§ **DIRECTIVE**
Without including any image, repeat every record exactly.

§ **INPUT DATA**
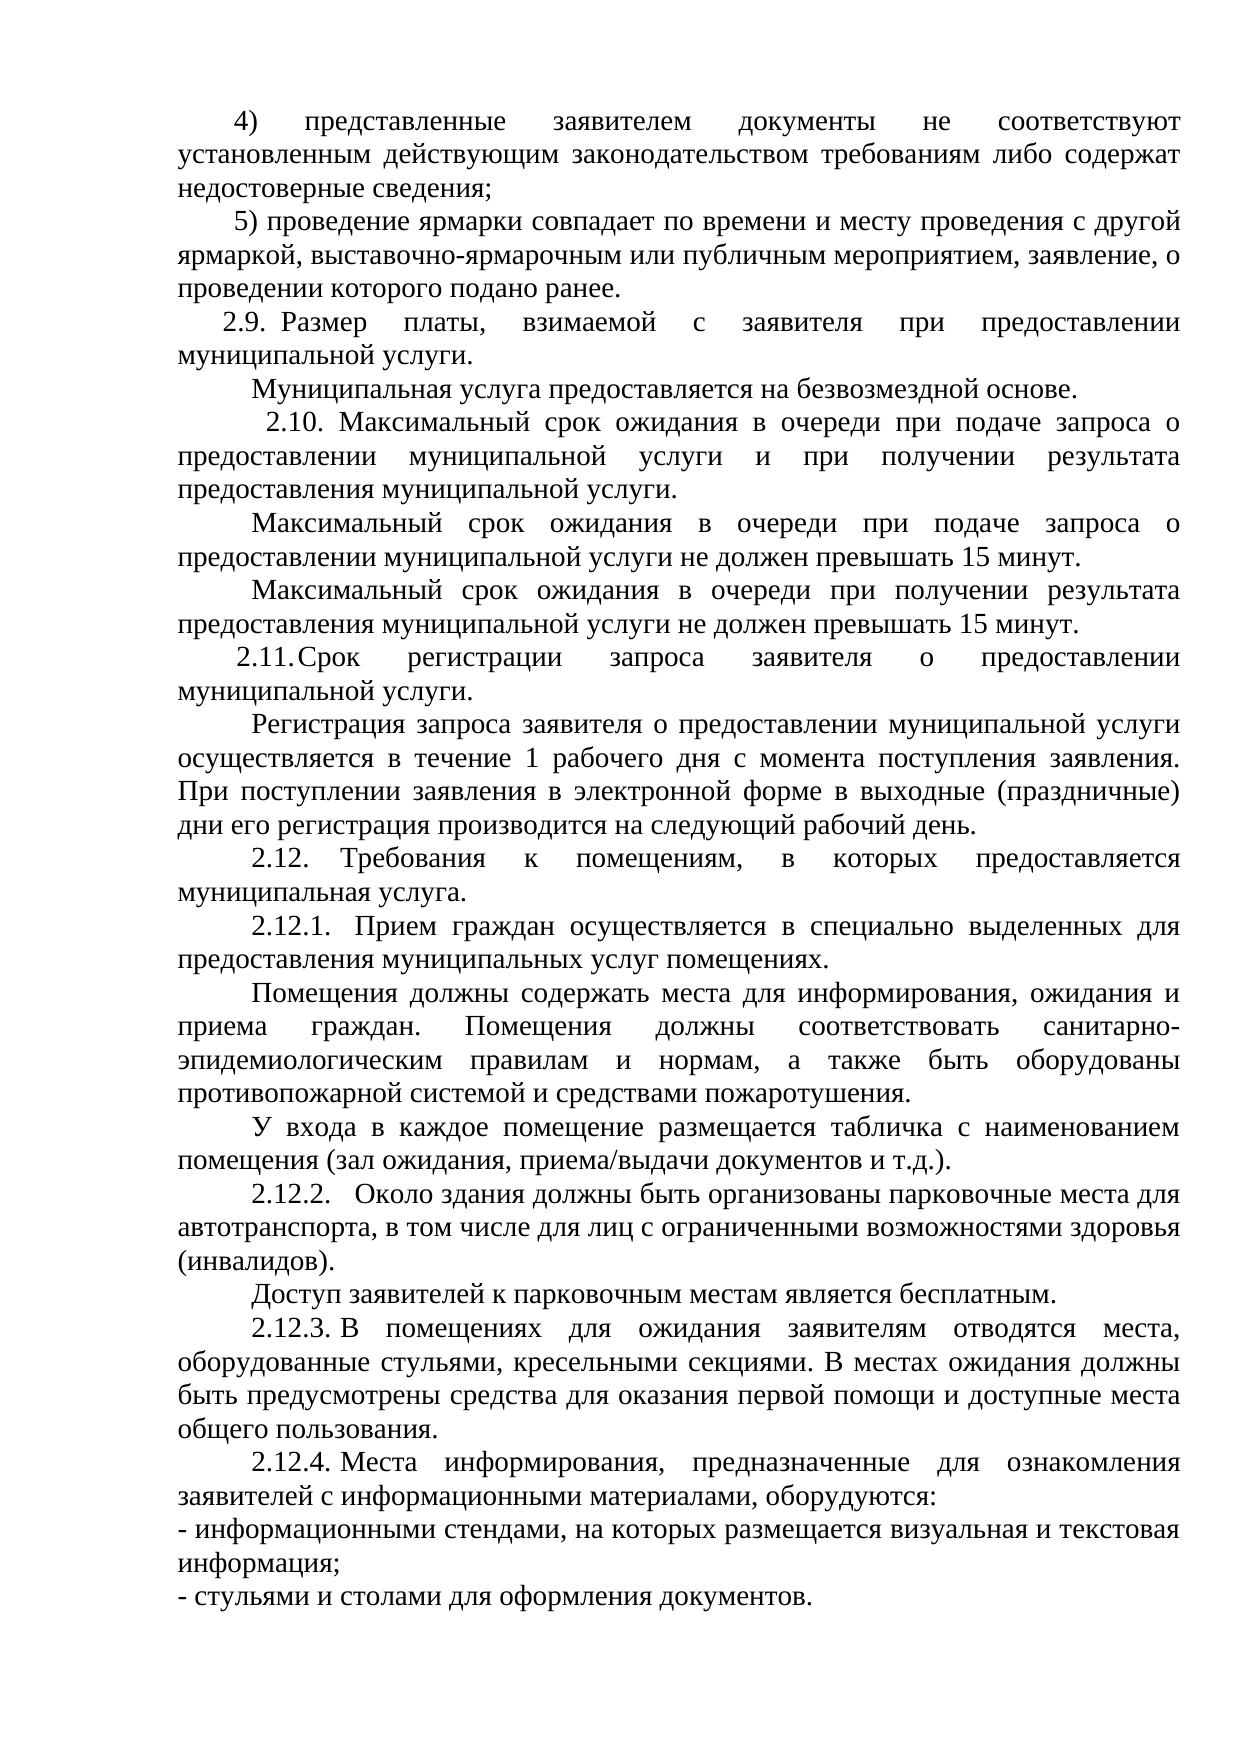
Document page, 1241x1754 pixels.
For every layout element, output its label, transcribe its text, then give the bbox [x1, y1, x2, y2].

text Муниципальная услуга предоставляется на безвозмездной основе. [177, 371, 1181, 404]
list Около здания должны быть организованы парковочные места для автотранспорта, в том числе для лиц с ограниченными возможностями здоровья (инвалидов). [177, 1176, 1181, 1277]
text У входа в каждое помещение размещается табличка с наименованием помещения (зал ожидания, приема/выдачи документов и т.д.). [177, 1109, 1181, 1176]
list Требования к помещениям, в которых предоставляется муниципальная услуга. [177, 841, 1181, 908]
text Максимальный срок ожидания в очереди при подаче запроса о предоставлении муниципальной услуги не должен превышать 15 минут. [177, 505, 1181, 572]
text - стульями и столами для оформления документов. [177, 1578, 1181, 1612]
text Доступ заявителей к парковочным местам является бесплатным. [177, 1277, 1181, 1310]
list Срок регистрации запроса заявителя о предоставлении муниципальной услуги. [177, 639, 1181, 706]
text Помещения должны содержать места для информирования, ожидания и приема граждан. Помещения должны соответствовать санитарно-эпидемиологическим правилам и нормам, а также быть оборудованы противопожарной системой и средствами пожаротушения. [177, 975, 1181, 1109]
text - информационными стендами, на которых размещается визуальная и текстовая информация; [177, 1511, 1181, 1578]
text Регистрация запроса заявителя о предоставлении муниципальной услуги осуществляется в течение 1 рабочего дня с момента поступления заявления. При поступлении заявления в электронной форме в выходные (праздничные) дни его регистрация производится на следующий рабочий день. [177, 706, 1181, 841]
text 4) представленные заявителем документы не соответствуют установленным действующим законодательством требованиям либо содержат недостоверные сведения; [177, 103, 1181, 203]
text Максимальный срок ожидания в очереди при получении результата предоставления муниципальной услуги не должен превышать 15 минут. [177, 572, 1181, 639]
list Размер платы, взимаемой с заявителя при предоставлении муниципальной услуги. [177, 304, 1181, 371]
list В помещениях для ожидания заявителям отводятся места, оборудованные стульями, кресельными секциями. В местах ожидания должны быть предусмотрены средства для оказания первой помощи и доступные места общего пользования. [177, 1310, 1181, 1444]
list Прием граждан осуществляется в специально выделенных для предоставления муниципальных услуг помещениях. [177, 908, 1181, 975]
text 2.10. Максимальный срок ожидания в очереди при подаче запроса о предоставлении муниципальной услуги и при получении результата предоставления муниципальной услуги. [177, 404, 1181, 505]
list Места информирования, предназначенные для ознакомления заявителей с информационными материалами, оборудуются: [177, 1444, 1181, 1511]
text 5) проведение ярмарки совпадает по времени и месту проведения с другой ярмаркой, выставочно-ярмарочным или публичным мероприятием, заявление, о проведении которого подано ранее. [177, 203, 1181, 304]
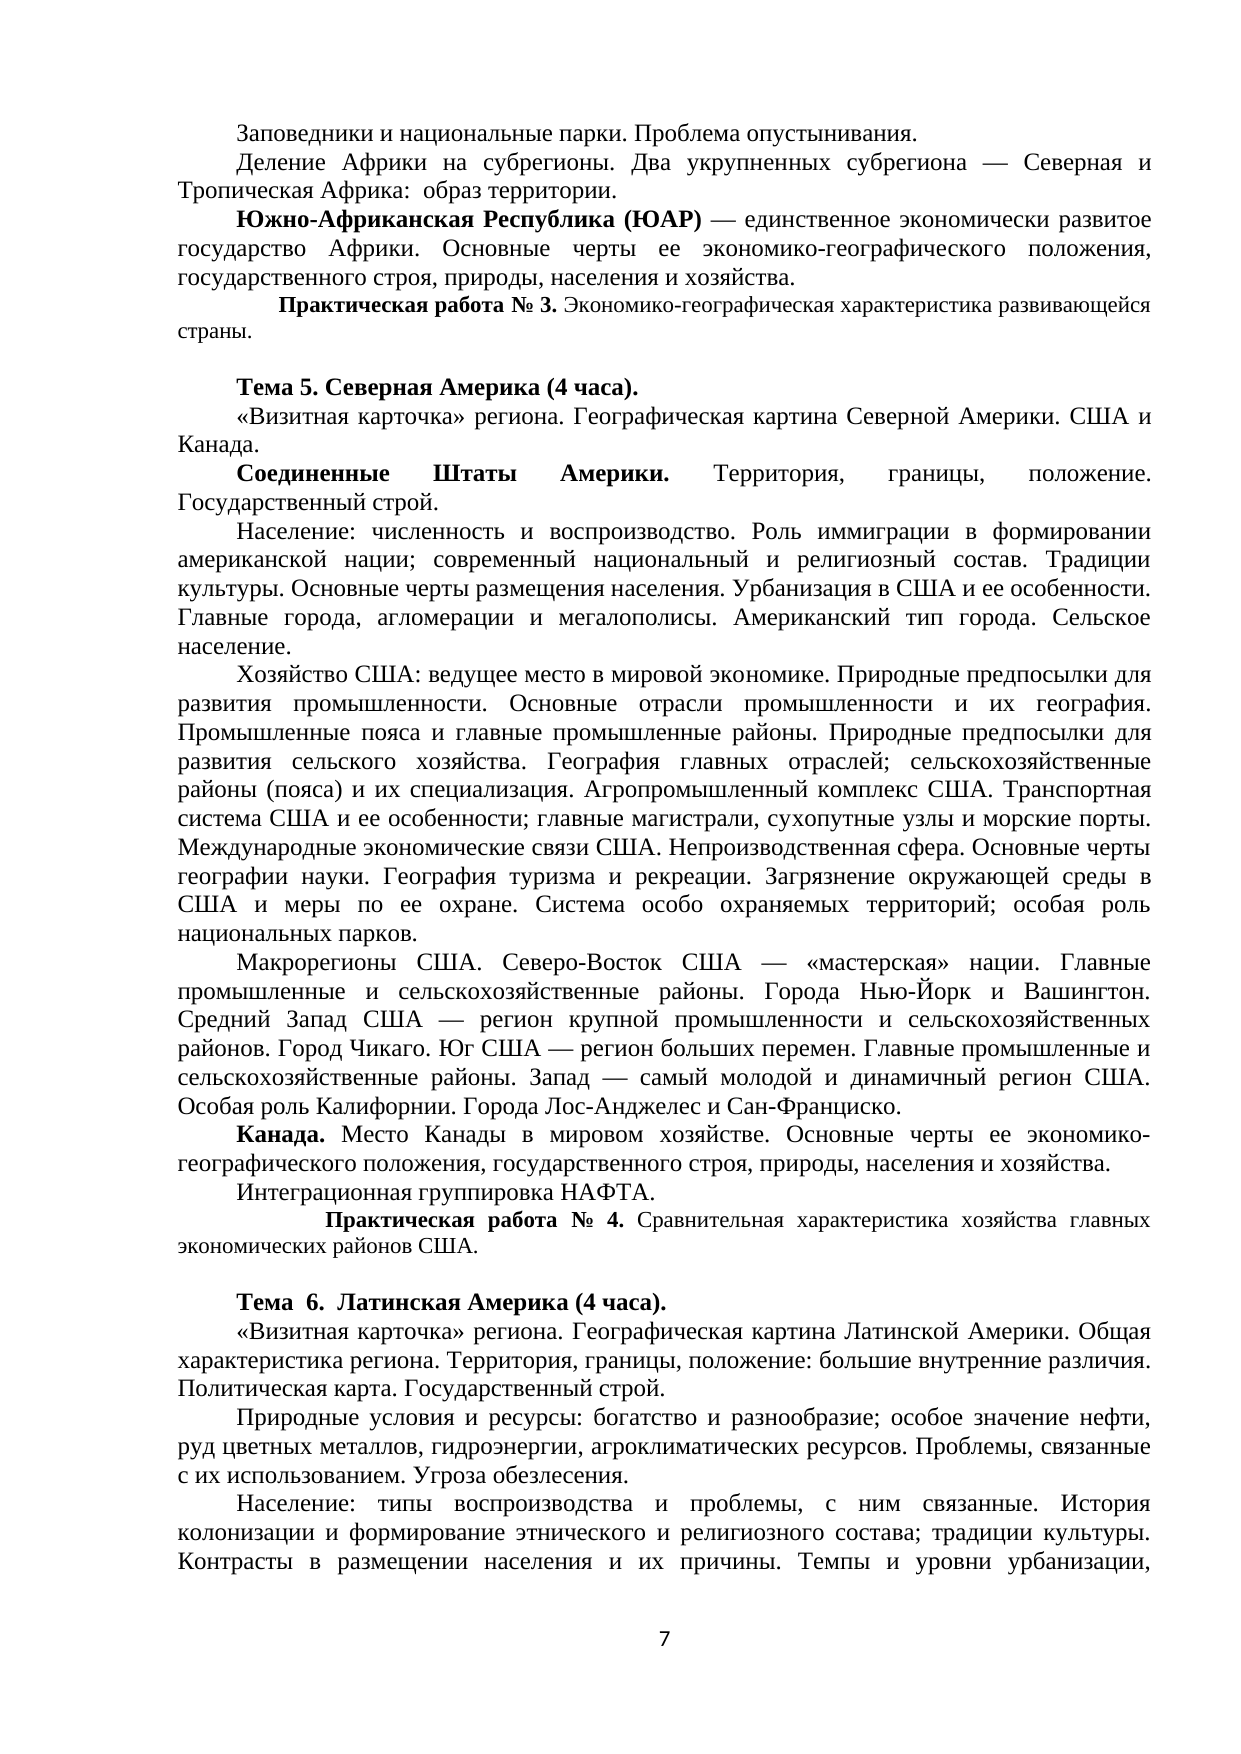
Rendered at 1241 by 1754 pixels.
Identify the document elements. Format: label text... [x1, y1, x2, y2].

text «Визитная карточка» региона. Географическая картина Латинской Америки. Общая характеристика региона. Территория, границы, положение: большие внутренние различия. Политическая карта. Государственный строй. [177, 1316, 1152, 1402]
text Практическая работа № 4. Сравнительная характеристика хозяйства главных экономических районов США. [177, 1206, 1152, 1258]
text Тема 6. Латинская Америка (4 часа). [177, 1287, 1152, 1316]
text Южно-Африканская Республика (ЮАР) — единственное экономически развитое государство Африки. Основные черты ее экономико-географического положения, государственного строя, природы, населения и хозяйства. [177, 204, 1152, 291]
text Практическая работа № 3. Экономико-географическая характеристика развивающейся страны. [177, 291, 1152, 343]
text Тема 5. Северная Америка (4 часа). [177, 372, 1152, 401]
text Интеграционная группировка НАФТА. [177, 1177, 1152, 1206]
text «Визитная карточка» региона. Географическая картина Северной Америки. США и Канада. [177, 401, 1152, 458]
text Деление Африки на субрегионы. Два укрупненных субрегиона — Северная и Тропическая Африка: образ территории. [177, 147, 1152, 204]
text Соединенные Штаты Америки. Территория, границы, положение. Государственный строй. [177, 458, 1152, 516]
text Хозяйство США: ведущее место в мировой экономике. Природные предпосылки для развития промышленности. Основные отрасли промышленности и их география. Промышленные пояса и главные промышленные районы. Природные предпосылки для развития сельского хозяйства. География главных отраслей; сельскохозяйственные районы (пояса) и их специализация. Агропромышленный комплекс США. Транспортная система США и ее особенности; главные магистрали, сухопутные узлы и морские порты. Международные экономические связи США. Непроизводственная сфера. Основные черты географии науки. География туризма и рекреации. Загрязнение окружающей среды в США и меры по ее охране. Система особо охраняемых территорий; особая роль национальных парков. [177, 659, 1152, 947]
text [177, 1488, 1152, 1575]
text Макрорегионы США. Северо-Восток США — «мастерская» нации. Главные промышленные и сельскохозяйственные районы. Города Нью-Йорк и Вашингтон. Средний Запад США — регион крупной промышленности и сельскохозяйственных районов. Город Чикаго. Юг США — регион больших перемен. Главные промышленные и сельскохозяйственные районы. Запад — самый молодой и динамичный регион США. Особая роль Калифорнии. Города Лос-Анджелес и Сан-Франциско. [177, 947, 1152, 1119]
text Заповедники и национальные парки. Проблема опустынивания. [177, 118, 1152, 147]
text Население: численность и воспроизводство. Роль иммиграции в формировании американской нации; современный национальный и религиозный состав. Традиции культуры. Основные черты размещения населения. Урбанизация в США и ее особенности. Главные города, агломерации и мегалополисы. Американский тип города. Сельское население. [177, 516, 1152, 659]
text Канада. Место Канады в мировом хозяйстве. Основные черты ее экономико-географического положения, государственного строя, природы, населения и хозяйства. [177, 1119, 1152, 1177]
text Природные условия и ресурсы: богатство и разнообразие; особое значение нефти, руд цветных металлов, гидроэнергии, агроклиматических ресурсов. Проблемы, связанные с их использованием. Угроза обезлесения. [177, 1402, 1152, 1488]
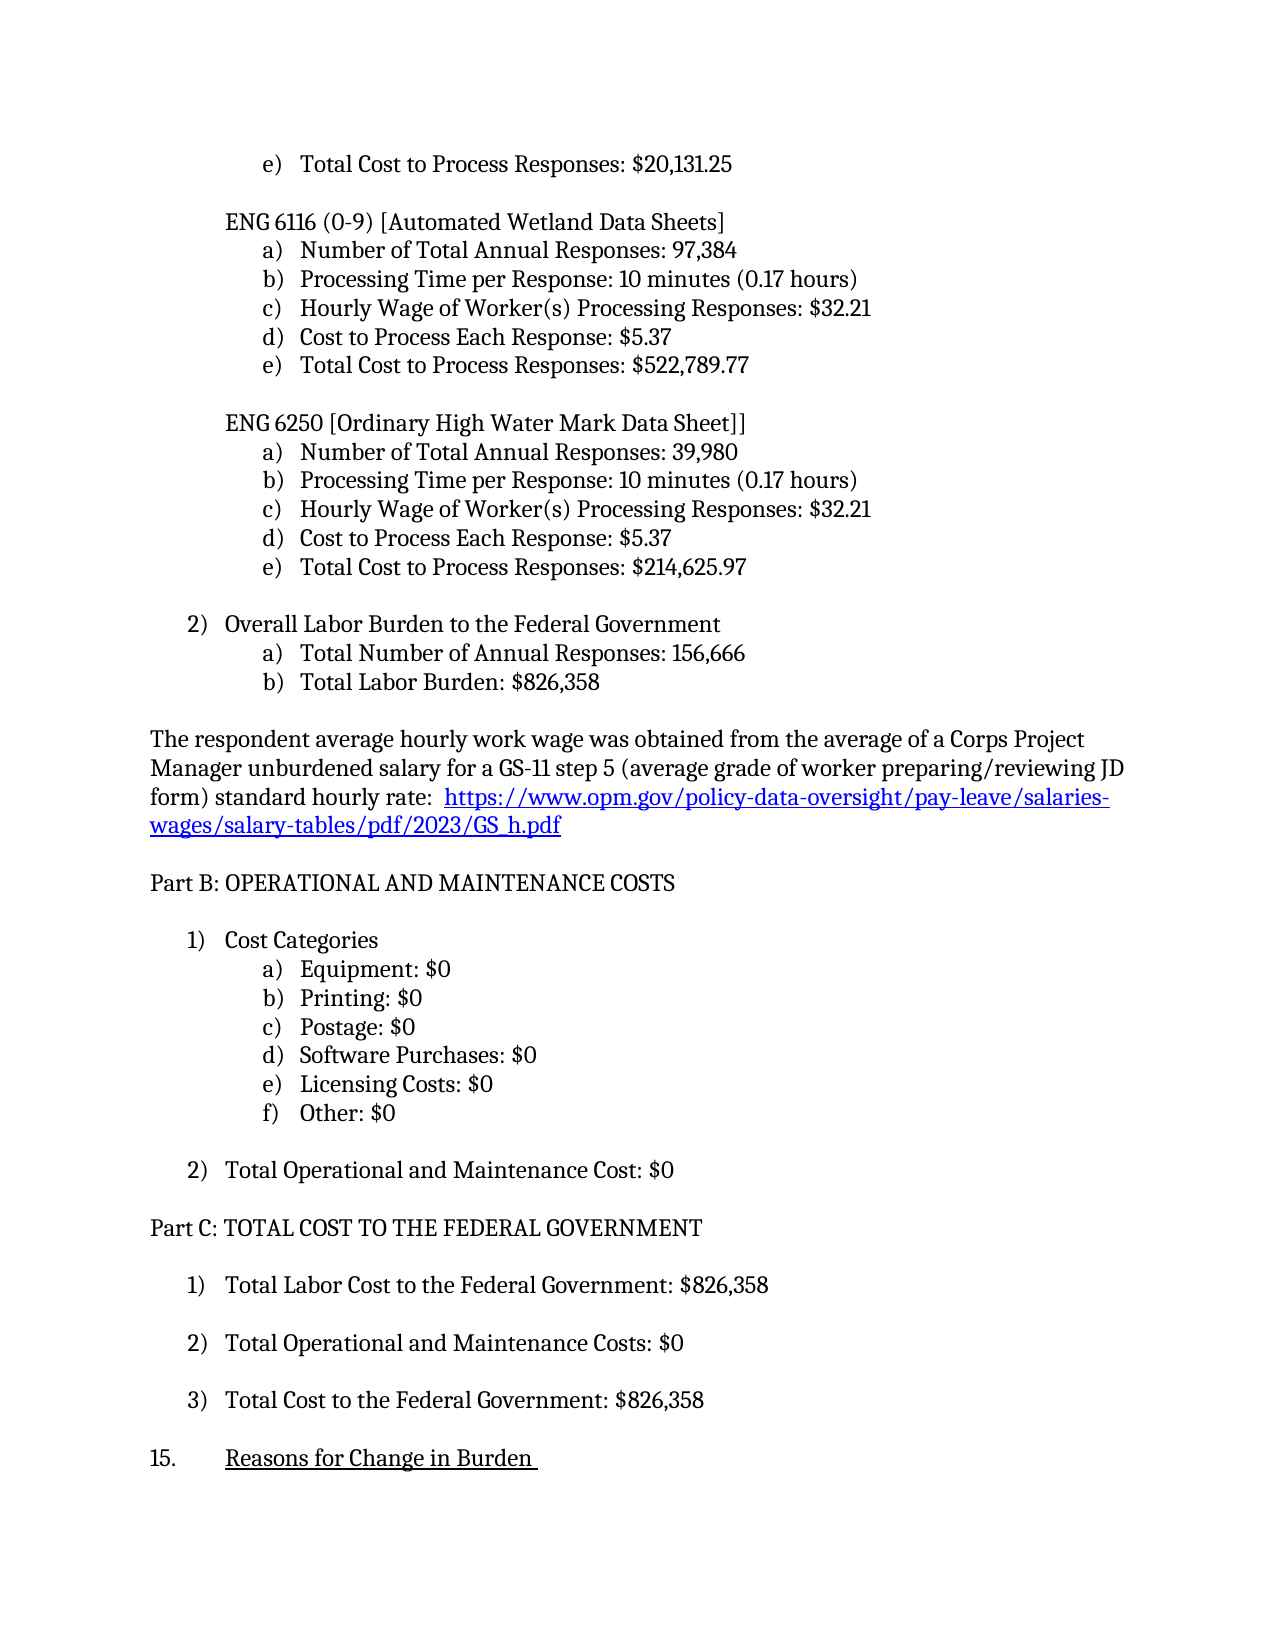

§ **ANSWER BOX**
Document page, 1241x1754 pixels.
For every layout element, output its label, transcribe its text, then give the bbox [x1, y1, x2, y2].

text Муниципальная услуга предоставляется на безвозмездной основе. [177, 371, 1181, 404]
list Около здания должны быть организованы парковочные места для автотранспорта, в том числе для лиц с ограниченными возможностями здоровья (инвалидов). [177, 1176, 1181, 1277]
text У входа в каждое помещение размещается табличка с наименованием помещения (зал ожидания, приема/выдачи документов и т.д.). [177, 1109, 1181, 1176]
list Требования к помещениям, в которых предоставляется муниципальная услуга. [177, 841, 1181, 908]
text Максимальный срок ожидания в очереди при подаче запроса о предоставлении муниципальной услуги не должен превышать 15 минут. [177, 505, 1181, 572]
text - стульями и столами для оформления документов. [177, 1578, 1181, 1612]
text Доступ заявителей к парковочным местам является бесплатным. [177, 1277, 1181, 1310]
list Срок регистрации запроса заявителя о предоставлении муниципальной услуги. [177, 639, 1181, 706]
text Помещения должны содержать места для информирования, ожидания и приема граждан. Помещения должны соответствовать санитарно-эпидемиологическим правилам и нормам, а также быть оборудованы противопожарной системой и средствами пожаротушения. [177, 975, 1181, 1109]
text - информационными стендами, на которых размещается визуальная и текстовая информация; [177, 1511, 1181, 1578]
text Регистрация запроса заявителя о предоставлении муниципальной услуги осуществляется в течение 1 рабочего дня с момента поступления заявления. При поступлении заявления в электронной форме в выходные (праздничные) дни его регистрация производится на следующий рабочий день. [177, 706, 1181, 841]
text 4) представленные заявителем документы не соответствуют установленным действующим законодательством требованиям либо содержат недостоверные сведения; [177, 103, 1181, 203]
text Максимальный срок ожидания в очереди при получении результата предоставления муниципальной услуги не должен превышать 15 минут. [177, 572, 1181, 639]
list Размер платы, взимаемой с заявителя при предоставлении муниципальной услуги. [177, 304, 1181, 371]
list В помещениях для ожидания заявителям отводятся места, оборудованные стульями, кресельными секциями. В местах ожидания должны быть предусмотрены средства для оказания первой помощи и доступные места общего пользования. [177, 1310, 1181, 1444]
list Прием граждан осуществляется в специально выделенных для предоставления муниципальных услуг помещениях. [177, 908, 1181, 975]
text 2.10. Максимальный срок ожидания в очереди при подаче запроса о предоставлении муниципальной услуги и при получении результата предоставления муниципальной услуги. [177, 404, 1181, 505]
list Места информирования, предназначенные для ознакомления заявителей с информационными материалами, оборудуются: [177, 1444, 1181, 1511]
text 5) проведение ярмарки совпадает по времени и месту проведения с другой ярмаркой, выставочно-ярмарочным или публичным мероприятием, заявление, о проведении которого подано ранее. [177, 203, 1181, 304]
Rendered at 1241 by 1754 pixels.
Identify the document elements. Format: label text... [x1, y1, x2, y2].

text «Визитная карточка» региона. Географическая картина Латинской Америки. Общая характеристика региона. Территория, границы, положение: большие внутренние различия. Политическая карта. Государственный строй. [177, 1316, 1152, 1402]
text Практическая работа № 4. Сравнительная характеристика хозяйства главных экономических районов США. [177, 1206, 1152, 1258]
text Тема 6. Латинская Америка (4 часа). [177, 1287, 1152, 1316]
text Южно-Африканская Республика (ЮАР) — единственное экономически развитое государство Африки. Основные черты ее экономико-географического положения, государственного строя, природы, населения и хозяйства. [177, 204, 1152, 291]
text Практическая работа № 3. Экономико-географическая характеристика развивающейся страны. [177, 291, 1152, 343]
text Тема 5. Северная Америка (4 часа). [177, 372, 1152, 401]
text Интеграционная группировка НАФТА. [177, 1177, 1152, 1206]
text «Визитная карточка» региона. Географическая картина Северной Америки. США и Канада. [177, 401, 1152, 458]
text Деление Африки на субрегионы. Два укрупненных субрегиона — Северная и Тропическая Африка: образ территории. [177, 147, 1152, 204]
text Соединенные Штаты Америки. Территория, границы, положение. Государственный строй. [177, 458, 1152, 516]
text Хозяйство США: ведущее место в мировой экономике. Природные предпосылки для развития промышленности. Основные отрасли промышленности и их география. Промышленные пояса и главные промышленные районы. Природные предпосылки для развития сельского хозяйства. География главных отраслей; сельскохозяйственные районы (пояса) и их специализация. Агропромышленный комплекс США. Транспортная система США и ее особенности; главные магистрали, сухопутные узлы и морские порты. Международные экономические связи США. Непроизводственная сфера. Основные черты географии науки. География туризма и рекреации. Загрязнение окружающей среды в США и меры по ее охране. Система особо охраняемых территорий; особая роль национальных парков. [177, 659, 1152, 947]
text [177, 1488, 1152, 1575]
text Макрорегионы США. Северо-Восток США — «мастерская» нации. Главные промышленные и сельскохозяйственные районы. Города Нью-Йорк и Вашингтон. Средний Запад США — регион крупной промышленности и сельскохозяйственных районов. Город Чикаго. Юг США — регион больших перемен. Главные промышленные и сельскохозяйственные районы. Запад — самый молодой и динамичный регион США. Особая роль Калифорнии. Города Лос-Анджелес и Сан-Франциско. [177, 947, 1152, 1119]
text Заповедники и национальные парки. Проблема опустынивания. [177, 118, 1152, 147]
text Население: численность и воспроизводство. Роль иммиграции в формировании американской нации; современный национальный и религиозный состав. Традиции культуры. Основные черты размещения населения. Урбанизация в США и ее особенности. Главные города, агломерации и мегалополисы. Американский тип города. Сельское население. [177, 516, 1152, 659]
text Канада. Место Канады в мировом хозяйстве. Основные черты ее экономико-географического положения, государственного строя, природы, населения и хозяйства. [177, 1119, 1152, 1177]
text Природные условия и ресурсы: богатство и разнообразие; особое значение нефти, руд цветных металлов, гидроэнергии, агроклиматических ресурсов. Проблемы, связанные с их использованием. Угроза обезлесения. [177, 1402, 1152, 1488]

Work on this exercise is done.